The revised Brexit deal announced by the UK and the EU yesterday contains some important changes to the package agreed during Theresa May's premiership – but before we look at what's different, it's important to keep in mind what hasn't changed:
- Withdrawal Agreement largely unchanged save for new backstop provisions, as widely reported
- Transition period unchanged – due to expire on 31 December 2020
- Political declaration on future trade with EU points more clearly towards a “harder” Brexit than the May deal
- Goods exports: more EU-UK red tape but a freer hand on international trade policy
- Looser commitment to maintain EU standards (e.g. on tax, competition, social, employment and environment) may mean the UK is offered more restricted EU market access in return
- Level of commitment on services access is unchanged and remains limited, as per the May deal
What's the same
The basic package of a detailed, legally binding draft Withdrawal Agreement accompanied by a non-binding Political Declaration about the future relationship remains largely intact. With the notable exception of the provisions on the Irish backstop, the Withdrawal Agreement is unchanged. In the light of the extension to the Article 50 period, one might have expected the length of the transition period to be extended as well - but the draft Withdrawal Agreement continues to provide for a transition period lasting only until 31 December 2020. As we have observed previously, this is unlikely to be sufficient time to negotiate the highly complex arrangements required for the future relationship.
Most of the text of the Political Declaration negotiated by Theresa May has also been retained – but as explained below, it is now somewhat less ambitious and appears to envisage a more distant future trading relationship. Despite the UK being a predominantly service-based economy, there is no new wording on services (including financial services), where the level of commitment/ambition in the previous text was already at the lower end of the spectrum.
As widely reported, the section of the draft Withdrawal Agreement dealing with Northern Ireland has been replaced in its entirety, which is an important change and is obviously highly significant for businesses there. This is explained in the box below.
THE REVISED NORTHERN IRELAND PROTOCOL
Legally, Northern Ireland will remain in a customs union with the UK, but goods going from the UK to the province will face EU tariffs together with EU customs and regulatory checks. This means that, for practical purposes, Northern Ireland will be treated as if it were also in a "virtual customs union" with the EU. Businesses in the province will be able to claim a rebate from the UK authorities if the goods are consumed in Northern Ireland. This is likely to mean additional red tape and additional costs. The rebate system is also likely to have an adverse impact on cashflow, as businesses will have to pay the EU tariff upfront and will then probably have to wait to be reimbursed.
However, for most businesses, the key issue is what the revised deal – particularly the revised Political Declaration - tells us about the shape of the UK's future relationship with the EU.
Goods exports: more EU-UK red tape but a freer hand on trade policy
The previous version of the Political Declaration at least allowed for the possibility of a relationship that would make life somewhat easier for exporters to the EU, particularly in terms of reducing the burden of border red tape.
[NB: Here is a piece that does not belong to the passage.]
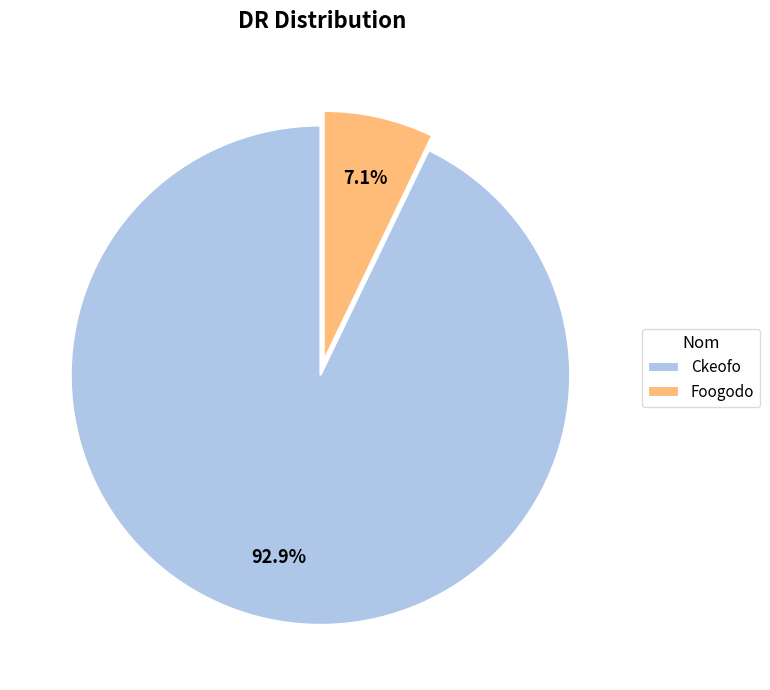

To the nearest percent, what is the average slice percentage?

50%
In the revised version, wording that would have assisted with this has been deleted, such as commitments to align with EU rules on product regulation and to try to remove the need for Certificates of Origin documentation (these are generally required in order to take advantage of lower or zero tariffs on exports to the EU). Also deleted is text which discussed the possibility of a "spectrum of different outcomes" for goods checks and controls. It would therefore appear that the aim of preserving as much as possible of the "frictionless" elements of current UK-EU trade in goods has largely been abandoned.
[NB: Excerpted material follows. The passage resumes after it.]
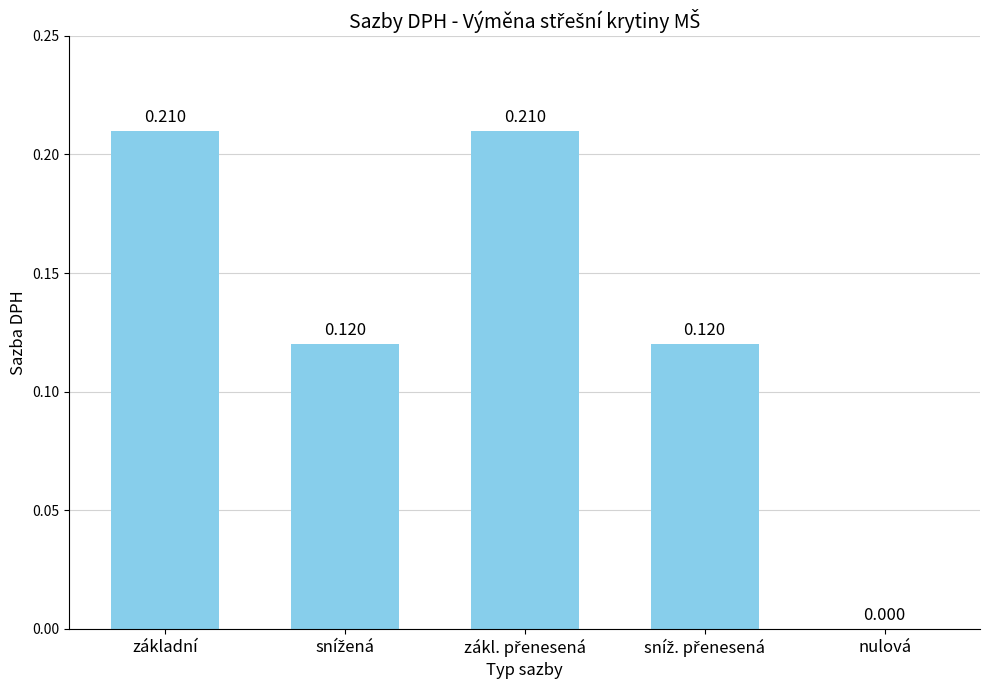

Which has a higher value, základní or nulová?

základní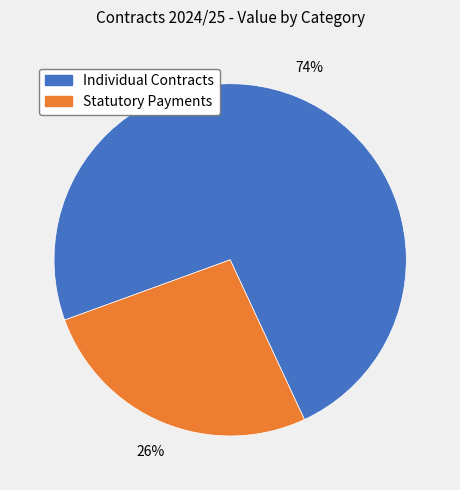

To the nearest percent, what is the average slice percentage?

50%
The aim of "frictionless trade" with the EU appears to have been largely abandoned.
The flipside of this is that the abandonment of these commitments will leave the UK with a freer hand to enter into free trade deals with the rest of the world. However, those agreements are likely to take some considerable time to put in place and even more time for businesses to start taking advantage of them (for example, take-up of preferential tariffs by EU exporters under the EU-Canada Free Trade Agreement, provisionally in force now for over 2 years, is still only at 37%). In practice, countries also tend to trade more with their nearest neighbours than more geographically distant territories. In view of this, making up for the loss of access to EU markets through entering into trade deals elsewhere is likely to prove challenging for the UK.
Level playing field provisions
One of the EU's conditions for a close trading relationship with a high level of market access is that the UK should commit to a "level playing field" in relation to competition and state aid rules, social and employment standards , environment, climate change and relevant tax matters. Whereas the previous version of the Political Declaration held out the possibility of a higher level of commitment from the UK in return for greater market access, the revised version merely commits the UK to maintaining current standards – it does not envisage that the UK will keep pace with the EU in these areas. This is likely to constrain the level of market access that the EU is willing to offer in many areas.
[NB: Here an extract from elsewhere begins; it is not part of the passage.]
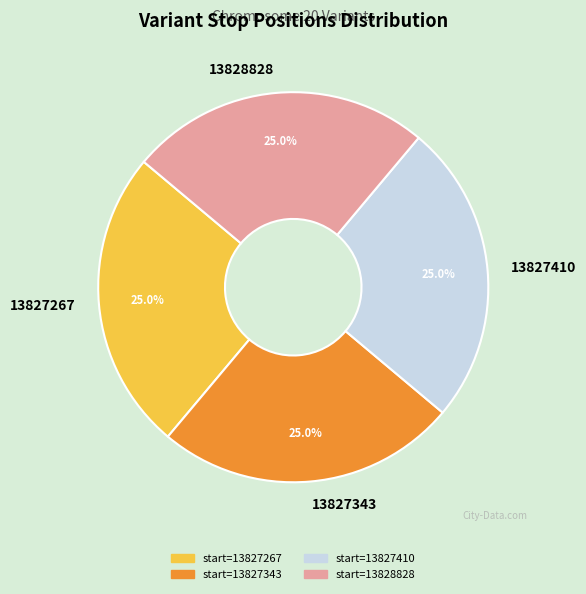

Approximately how many times larger is the value at 13827410 compared to 13827343?

1.0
The revised Political Declaration includes new wording under the dispute resolution section providing for a "flexible mediation mechanism" designed to allow disputes to be settled more quickly than via the more formal process of binding arbitration. However, it appears that this mechanism would be non-binding and would not prevent resort to more formal processes. The revised document also contains slightly more detail on the organisation of talks on the future relationship, although it continues to suggest that talks will have concluded by the end of 2020 – which, as noted above, does not seem realistic.
Overall, the revised Political Declaration is less ambitious and points towards a "harder" Brexit (particularly in relation to goods) than some of the future relationships which might have emerged under Theresa May's version. Whereas her version might have had the UK ending up somewhere between Switzerland and Ukraine in terms of our trading relationship with the EU, the revised document seems to envisage a looser arrangement, more along the lines of the EU-Canada Free Trade Agreement.
The deal is now expected to be debated by the UK Parliament on Saturday 19 October. Even if it gains the support of MPs, we find it difficult to see how the government could avoid having to seek an extension of the Article 50 period, as it would still need to pass primary legislation implementing the revised Withdrawal Agreement – and there is very little time left to achieve that ahead of 31 October.